Although I’m guessing many other people with T will feel differently about this, personally I never attempt to mask the tinnitus other than sometimes leaving a window open in summer so I can hear the noise outside. Masking it would reinforce the notion that it is a bad thing to be avoided. I totally understand preferring to listen to something more pleasant than tinnitus, but personally I'd find it a drag being dependant on an external noise to sleep…. I don’t need to mask the sound of the radiators in my house in winter or, indeed, my noisy fridge, so why the T? It’s just another background noise, alongside lots of other background noise, which, because I have accepted it is there, doesn’t grab my attention. A noise cannot harm you, the idea that you have a noise in your ears therefore it must be intolerable, the endless spiralling thoughts about will it, won’t it go, and the fury and rage when it’s still there, can. They will cause you to constantly focus on the noise, lead to misery, and ultimately, when the anger has no place to go, anxiety and/or depression.

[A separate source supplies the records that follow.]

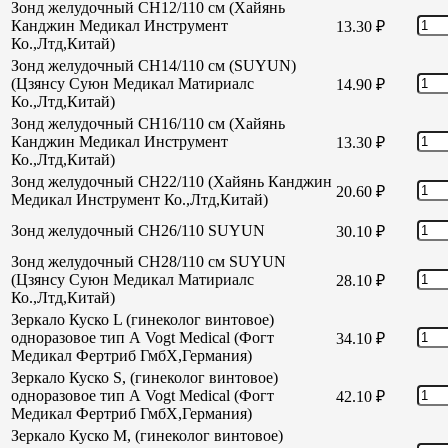
Зонд желудочный CH12/110 см (Хайянь
Канджин Медикал Инструмент
13.30
₽
Ко.,Лтд,Китай)
Зонд желудочный CH14/110 см (SUYUN)
(Цзянсу Суюн Медикал Матириалс
14.90
₽
Ко.,Лтд,Китай)
Зонд желудочный CH16/110 см (Хайянь
Канджин Медикал Инструмент
13.30
₽
Ко.,Лтд,Китай)
Зонд желудочный СН22/110 (Хайянь Канджин
20.60
₽
Медикал Инструмент Ко.,Лтд,Китай)
Зонд желудочный СН26/110 SUYUN
30.10
₽
Зонд желудочный СН28/110 см SUYUN
(Цзянсу Суюн Медикал Матириалс
28.10
₽
Ко.,Лтд,Китай)
Зеркало Куско L (гинеколог винтовое)
одноразовое тип А Vogt Medical (Фогт
34.10
₽
Медикал Фертриб ГмбХ,Германия)
Зеркало Куско S, (гинеколог винтовое)
одноразовое тип А Vogt Medical (Фогт
42.10
₽
Медикал Фертриб ГмбХ,Германия)
Зеркало Куско М, (гинеколог винтовое)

I know how difficult this is, if this had just happened to me I would be struggling with it. I’ve had over 20 yrs to learn how to manage tinnitus. I can’t promise that thinking about tinnitus in this way will work for you, we are all different and it may be you will find a way of coping that suits you better. Please also understand I am not saying ‘you ought to have accepted it, why aren’t you coping,’ this has happened so recently for you, you are still shocked and reeling, habituation takes time, and understanding from others as you go through what is a difficult process is critical. But I do believe you will not always feel as you do now.